Exercise set:
a) Decide whether each of these statements agrees with the passage on Kennedy and Seven Days in May, answering yes or no and quoting the words of the passage that settle it: (i) Fay was the assistant Navy secretary; (ii) Kennedy read the advance copy in early spring 1962; (iii) on the night of September 30, 1962, the president sat calmly at the table in the Cabinet Room.
b) Carry on the passage about Kennedy and Seven Days in May from its last sentence.

Extract to read:
+--

When President Kennedy read the advance copy of
Seven Days in May
that Knebel had sent him, in late summer 1962, he was confident that he could head off any such disaster before it befell the country. The day after reading the book, JFK went sailing on the
Honey Fitz
with his old World War II pal, Red Fay. As the assistant Navy secretary, Fay served as a window for the president into the hostile military culture. Fay too had read an early copy of
Seven Days in May
and he was eager to hear JFK’s opinion of the book. Could a military coup really happen here?

“It’s possible,” JFK told his sailing mate in a calm voice. “It could happen in this country, but the conditions would have to be just right. If, for example, the country had a young president, and he had a Bay of Pigs, there would be a certain uneasiness. Maybe the military would do a little criticizing behind his back, but this would be written off as the usual military dissatisfaction with civilian control. Then if there were another Bay of Pigs, the reaction of the country would be, ‘Is he too young and inexperienced?’ The military would almost feel that it was their patriotic obligation to stand ready to preserve the integrity of the nation, and only God knows just what segment of democracy they would be defending if they overthrew the elected establishment.”

Finally, said the president, “if there were a third Bay of Pigs, it could happen.” He paused, as Fay absorbed this chilling scenario. “But it won’t happen on my watch,” Kennedy added.

Just weeks later, however, the Kennedy administration would suffer two more shocks to the system, with one crisis following hard on the heels of the other. Both crises deepened the same jagged fracture lines in the government that the Bay of Pigs had first chiseled. They reinforced the conviction in some Washington quarters that this was a failing presidency. And, as Kennedy sensed would happen, there were now those who felt a patriotic obligation to do something about it.

 

“I HAVEN’T HAD SUCH
an interesting time since the Bay of Pigs,” President Kennedy dryly remarked. His brother was in an equally mordant mood. “The attorney general announced today he’s joining Allen Dulles at Princeton University,” he deadpanned. It was nearing midnight on September 30, 1962. The Kennedys were huddled in the Cabinet Room with a handful of their closest advisors, including O’Donnell and Sorensen. The president was nervously pacing the room, while Bobby crouched over a telephone connecting him to the University of Mississippi, where a race riot sparked by the arrival of James Meredith—who would become the first black student to enroll at Ole Miss—was rapidly blossoming into a full-blown Southern insurrection against the federal government.

+--

Data:

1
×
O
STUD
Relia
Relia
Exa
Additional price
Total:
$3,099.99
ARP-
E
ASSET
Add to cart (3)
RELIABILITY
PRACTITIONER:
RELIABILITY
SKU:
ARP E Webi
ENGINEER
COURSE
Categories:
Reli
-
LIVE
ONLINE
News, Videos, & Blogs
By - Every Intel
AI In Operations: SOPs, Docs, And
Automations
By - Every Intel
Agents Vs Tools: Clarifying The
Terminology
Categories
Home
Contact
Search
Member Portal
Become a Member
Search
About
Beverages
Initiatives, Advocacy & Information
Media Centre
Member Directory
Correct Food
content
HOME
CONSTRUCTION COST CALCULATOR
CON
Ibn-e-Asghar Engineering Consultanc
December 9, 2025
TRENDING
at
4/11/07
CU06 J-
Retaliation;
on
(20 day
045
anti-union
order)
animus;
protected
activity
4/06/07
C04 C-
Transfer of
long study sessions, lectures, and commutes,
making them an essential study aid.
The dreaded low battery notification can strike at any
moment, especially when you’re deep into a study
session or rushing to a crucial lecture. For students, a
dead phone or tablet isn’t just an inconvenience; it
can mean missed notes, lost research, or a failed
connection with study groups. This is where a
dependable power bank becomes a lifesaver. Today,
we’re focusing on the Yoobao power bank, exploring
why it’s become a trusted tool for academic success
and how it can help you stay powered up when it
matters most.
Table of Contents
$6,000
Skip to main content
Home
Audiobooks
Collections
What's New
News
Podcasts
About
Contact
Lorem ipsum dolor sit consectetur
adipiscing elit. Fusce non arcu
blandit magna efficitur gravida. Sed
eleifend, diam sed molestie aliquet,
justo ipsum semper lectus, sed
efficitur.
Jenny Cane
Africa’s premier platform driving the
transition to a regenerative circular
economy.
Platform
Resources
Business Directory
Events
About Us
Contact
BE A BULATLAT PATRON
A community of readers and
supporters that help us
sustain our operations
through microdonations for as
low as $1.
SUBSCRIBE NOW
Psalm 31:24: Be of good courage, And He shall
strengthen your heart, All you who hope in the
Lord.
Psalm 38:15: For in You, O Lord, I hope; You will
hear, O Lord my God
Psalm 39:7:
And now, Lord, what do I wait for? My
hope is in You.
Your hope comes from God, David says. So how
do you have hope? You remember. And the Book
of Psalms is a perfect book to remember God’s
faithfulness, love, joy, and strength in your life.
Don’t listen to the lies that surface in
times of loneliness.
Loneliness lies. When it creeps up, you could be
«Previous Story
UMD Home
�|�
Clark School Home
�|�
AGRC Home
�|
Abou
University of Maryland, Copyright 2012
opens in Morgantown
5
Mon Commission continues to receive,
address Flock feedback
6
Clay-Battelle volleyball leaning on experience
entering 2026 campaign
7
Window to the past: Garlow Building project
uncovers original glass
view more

+--

Exercise responses:
a)
(i) Yes: "As the assistant Navy secretary, Fay served as a window for the president into the hostile military culture."
(ii) No: "in late summer 1962"
(iii) No: "The president was nervously pacing the room"

b)
As the night wore on, Bobby continued to monitor the deteriorating situation by phone, talking to his top two men at the scene, Deputy Attorney General Nicholas Katzenbach and Ed Guthman, who relayed increasingly frantic reports from a pay phone booth in the Lyceum, the old administration building where they were holed up. Outside the historic, colonnaded structure—where wounded Confederate soldiers had once been nursed—raged what some would call the last battle of the Civil War. A motley federal force—comprising a few hundred marshals and hastily deputized prison guards, border patrolmen, alcohol and tobacco agents, and the like—were desperately trying to hold off over 2,500 students, Klansmen, squirrel hunters, and even off-duty lawmen, who, armed with bricks, metal pipes, gas-filled Coke bottles, and shotguns, were trying to overrun the citadel. As they charged, they filled the warm night with blood-curdling rebel yells and cries to “lynch the nigger.” A majority of the federal marshals were Southerners themselves and were no champions of school integration. But under the command of the attorney general’s favorite New York Irishman, Jim McShane, they resolutely held their ground during the long, bloody siege, using only tear gas guns to repel the rioters. The marshals were under strict orders not to draw their sidearms, unless the mob came close to grabbing Meredith, who was passing the night, with odd serenity, on a dormitory cot not far from the Lyceum.

“Stay right by Meredith. Shoot anybody that puts a hand on him,” Robert Kennedy told his men.

James Meredith, an eccentric and visionary twenty-eight-year-old Air Force veteran, was possessed by a religious-like belief in his mission, which he described as a “Divine Responsibility” to end “White Supremacy” in his native Mississippi. He had been inspired to undertake this dangerous endeavor after hearing President Kennedy sound freedom’s trumpet in his inauguration speech. Meredith had the supreme equanimity of a man who didn’t much care whether he lived or died in the process. But the federal marshals were frantic to save his skin, as well as their own. And, as their tear gas supplies ran perilously low and the attacks on their thin line of defense outside the Lyceum grew more vicious, they were not confident they would succeed.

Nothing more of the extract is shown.